Cameroun – Dérives: Le transport clandestin fait perdre 14,5 milliards par an à l’Etat

Les explications fournies par le Bureau de gestion du fret terrestre (BGFT) font état d’un détournement des marchandises en transit du port de Douala vers le port de Lagos devenu compétitif en raison de la chute du naira.

Réunis en conférence de presse mardi 24 juillet, les leaders syndicaux, avec en tête le Syndicat national des transporteurs routiers (SNTRC), l’Organisation patronale des syndicats des transporteurs et auxiliaires du Cameroun(OPSTAC), la Confédération générale des syndicats de transports du Cameroun (C.G.S.T.C) et, entre autres, le Bureau de gestion du fret terrestre (BGFT), coordonné par El Hadj Oumarou, ont calculé le manque à gagner pour l’Etat du fait de l’activité illégale de transporteur routier.

Dans sa publication du 26 juillet 2017, Le Quotidien de l’Economie informe que le volume annuel de trafic des camions sur nos routes est établi à 2,7 milliards de tonnes/kilomètres, ce qui se traduit par un chiffre d’affaires annuel de près de 176 milliards de FCFA. Or, ont-ils estimé, le transport clandestin ou à compte propre représente 45% du trafic routier national des marchandises. Ce qui équivaut, apprend-on,  à un chiffre d’affaires pour cette activité jugée illégale de 75 milliard l’an. Si les pouvoirs publics avaient procédé au prélèvement de la TVA sur le transport clandestin, ils auraient recouvré 14,5 milliards de FCFA, soit 1,2 milliards chaque mois.

Le plaidoyer des syndicalistes du transport pour un retour de la légalité dans leur secteur fait écho. Ils s’insurgent contre les industriels ou marketeurs qui procèdent au transport à leurs propres comptes, alors que les dispositions de la loi du 23 juillet 2001 régissant les professions de transporteur routier et d’auxiliaire de transports routiers interdisent le mélange des genres. Selon cette loi, l’accès à la profession de transport est soumis à un ensemble de conditions. Ainsi, l’article 13 indique que : « Est considéré comme infraction à la présente loi et aux textes pris pour son application l’exercice de la profession de transporteur routier ou d’auxiliaire des transports routiers sans licence ou autorisation préalables; l’exploitation d’une licence ou d’une autorisation louée, prêtée, cédée ou transférée; l’utilisation d’un véhicule à usage personnel pour le transport public de personnes et/ou de marchandises à usage commercial; le transport interurbain ou international de marchandises ou de personnel sans la lettre de voiture ou le bordereau de route requis ».

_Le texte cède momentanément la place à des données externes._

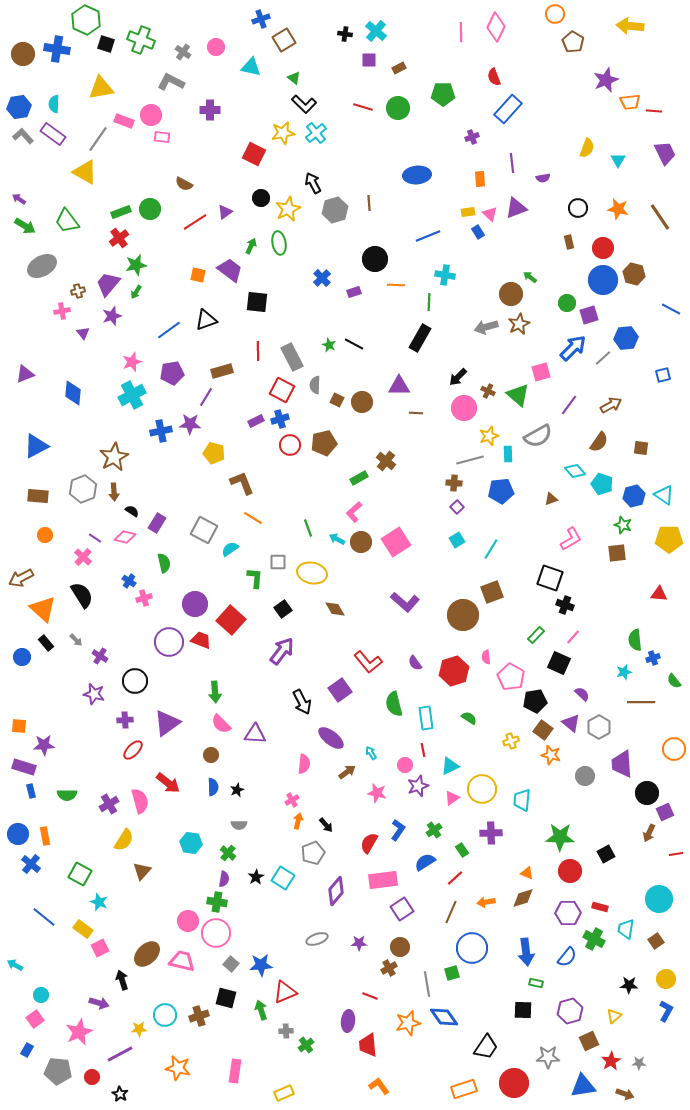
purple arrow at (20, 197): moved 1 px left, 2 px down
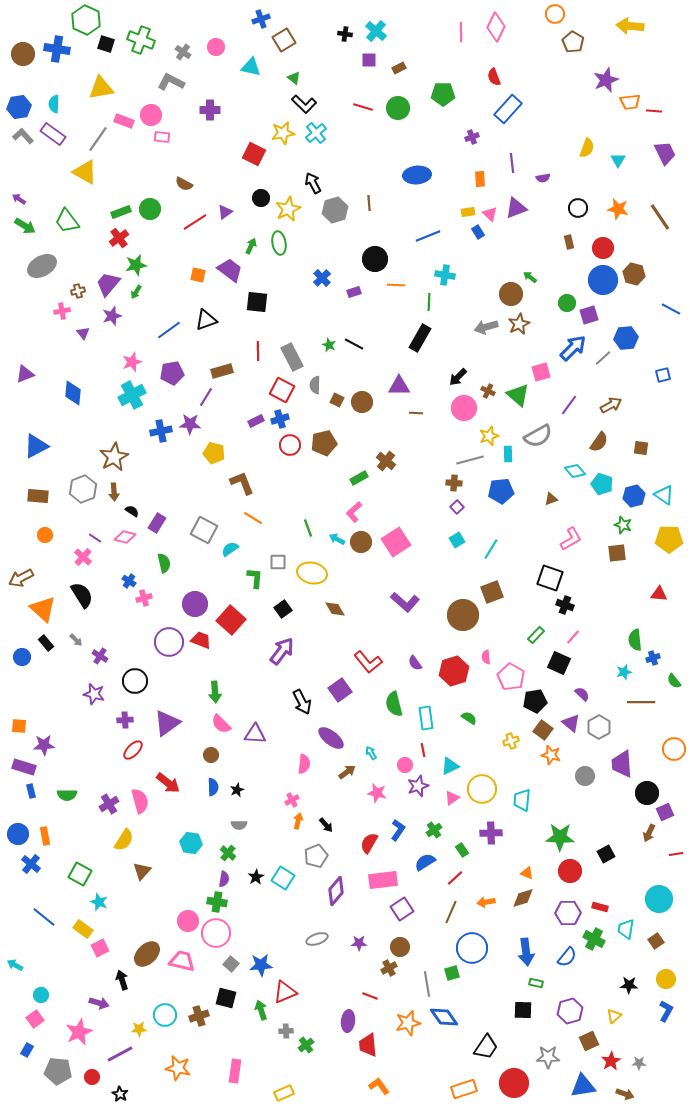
gray pentagon at (313, 853): moved 3 px right, 3 px down
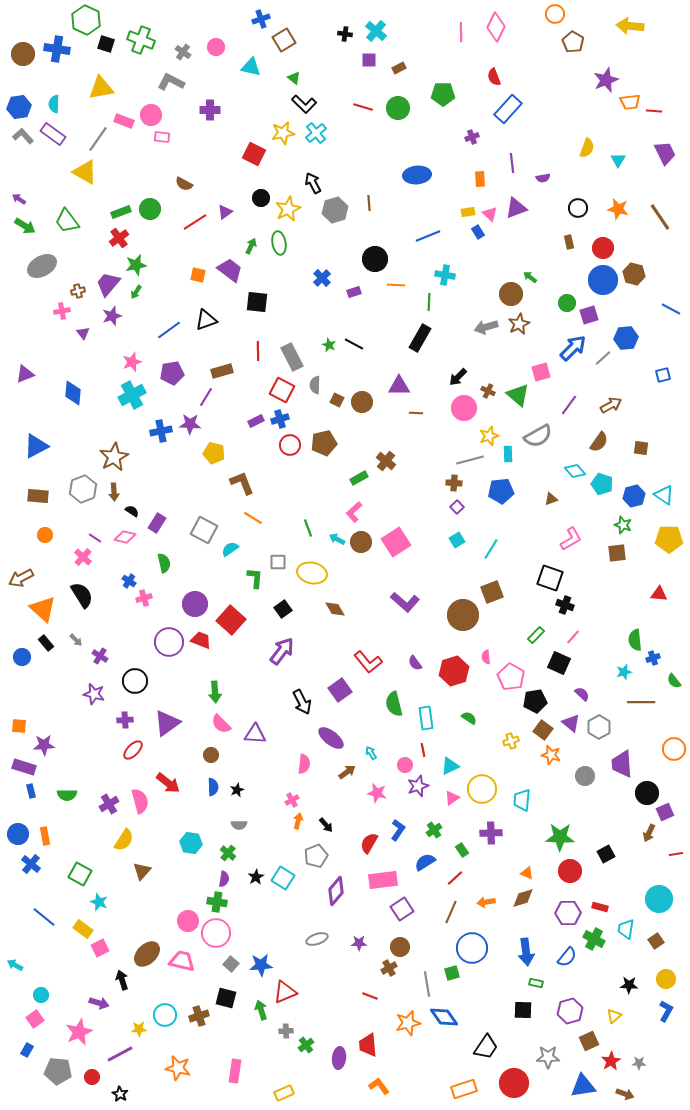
purple ellipse at (348, 1021): moved 9 px left, 37 px down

Dangote Cement a déjà fait l’objet des plaintes des syndicats des transporteurs, qui fustigent le choix de ce cimentier d’acquérir des camions pour procéder, lui-même, au transport de ses sacs de ciment. Aujourd’hui, des marketeurs comme Bocom sont mis à l’index. « C’est un transport hors coordination, qui échappe à toute réglementation et s’effectue sans compensation aucune pour l’Etat», s’énerve le Bureau de gestion du fret terrestre. «Cette activité, secondaire pour l’entreprise externalisatrice, constitue par contre l’activité principale du prestataire désigné, c’est-à-dire le transporteur professionnel », rebondit un membre de la plateforme syndicale.

Les explications fournies par le BGFT font état d’un détournement des marchandises en transit du port de Douala vers le port de Lagos devenu compétitif en raison de la chute du naira. Les importateurs tchadiens et centrafricains préfèrent éviter le corridor traditionnel Douala-N’Djamena ou Douala-Bangui, entrainant une importante baisse d’activités chez les transporteurs camerounais au bénéfice de ceux du Nigeria. Ceux-ci supportent mal de vivre, en plus d’une concurrence exogène, une rivalité interne a fortiori illégale. Le ministère des Transports n’a pas encore réagi à cette sortie des syndicats des transporteurs.